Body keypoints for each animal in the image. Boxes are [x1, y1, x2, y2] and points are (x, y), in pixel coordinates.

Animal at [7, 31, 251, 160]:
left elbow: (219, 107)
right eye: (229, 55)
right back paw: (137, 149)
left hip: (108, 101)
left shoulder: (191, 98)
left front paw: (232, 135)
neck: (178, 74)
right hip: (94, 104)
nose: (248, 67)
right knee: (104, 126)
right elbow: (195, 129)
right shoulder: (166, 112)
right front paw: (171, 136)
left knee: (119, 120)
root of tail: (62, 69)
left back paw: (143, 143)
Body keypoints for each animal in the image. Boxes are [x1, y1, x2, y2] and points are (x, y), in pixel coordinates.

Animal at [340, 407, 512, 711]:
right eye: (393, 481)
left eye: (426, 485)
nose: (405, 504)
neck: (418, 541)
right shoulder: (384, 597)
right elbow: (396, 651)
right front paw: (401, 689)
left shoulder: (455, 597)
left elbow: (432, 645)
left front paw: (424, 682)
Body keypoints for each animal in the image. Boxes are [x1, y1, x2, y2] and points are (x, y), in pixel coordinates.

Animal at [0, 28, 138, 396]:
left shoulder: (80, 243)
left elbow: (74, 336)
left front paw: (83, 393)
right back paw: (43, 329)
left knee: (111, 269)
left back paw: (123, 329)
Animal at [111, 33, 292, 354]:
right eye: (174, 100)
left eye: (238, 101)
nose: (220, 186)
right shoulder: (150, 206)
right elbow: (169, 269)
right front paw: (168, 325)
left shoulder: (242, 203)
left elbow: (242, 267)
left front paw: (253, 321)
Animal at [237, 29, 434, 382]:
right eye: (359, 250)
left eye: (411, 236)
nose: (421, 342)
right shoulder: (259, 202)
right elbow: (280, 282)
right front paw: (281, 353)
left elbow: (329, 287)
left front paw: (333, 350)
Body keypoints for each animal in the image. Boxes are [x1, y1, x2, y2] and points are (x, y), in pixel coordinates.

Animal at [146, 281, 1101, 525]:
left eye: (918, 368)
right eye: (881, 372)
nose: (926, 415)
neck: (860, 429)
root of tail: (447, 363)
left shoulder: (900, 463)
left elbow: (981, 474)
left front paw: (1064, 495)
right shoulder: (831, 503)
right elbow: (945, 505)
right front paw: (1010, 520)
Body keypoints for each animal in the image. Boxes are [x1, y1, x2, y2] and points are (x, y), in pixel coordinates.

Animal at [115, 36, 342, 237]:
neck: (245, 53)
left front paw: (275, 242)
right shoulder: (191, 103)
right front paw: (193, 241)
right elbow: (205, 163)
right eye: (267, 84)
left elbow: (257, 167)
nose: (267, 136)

• WHAT THE TASK REQUIRES:
Starting with the line above that holds "right front paw: (401, 689)" and stopping with the line that holds "left front paw: (333, 350)", reproduce each line exactly, omitting all other lines.

• YOUR SOLUTION:
right front paw: (401, 689)
left shoulder: (455, 597)
left elbow: (432, 645)
left front paw: (424, 682)
Body keypoints for each animal in the image. Boxes are [x1, y1, x2, y2] and points are (x, y), in pixel coordinates.

Animal at [0, 28, 138, 396]:
left shoulder: (80, 243)
left elbow: (74, 336)
left front paw: (83, 393)
right back paw: (43, 329)
left knee: (111, 269)
left back paw: (123, 329)
Animal at [111, 33, 292, 354]:
right eye: (174, 100)
left eye: (238, 101)
nose: (220, 186)
right shoulder: (150, 206)
right elbow: (169, 269)
right front paw: (168, 325)
left shoulder: (242, 203)
left elbow: (242, 267)
left front paw: (253, 321)
Animal at [237, 29, 434, 382]:
right eye: (359, 250)
left eye: (411, 236)
nose: (421, 342)
right shoulder: (259, 202)
right elbow: (280, 282)
right front paw: (281, 353)
left elbow: (329, 287)
left front paw: (333, 350)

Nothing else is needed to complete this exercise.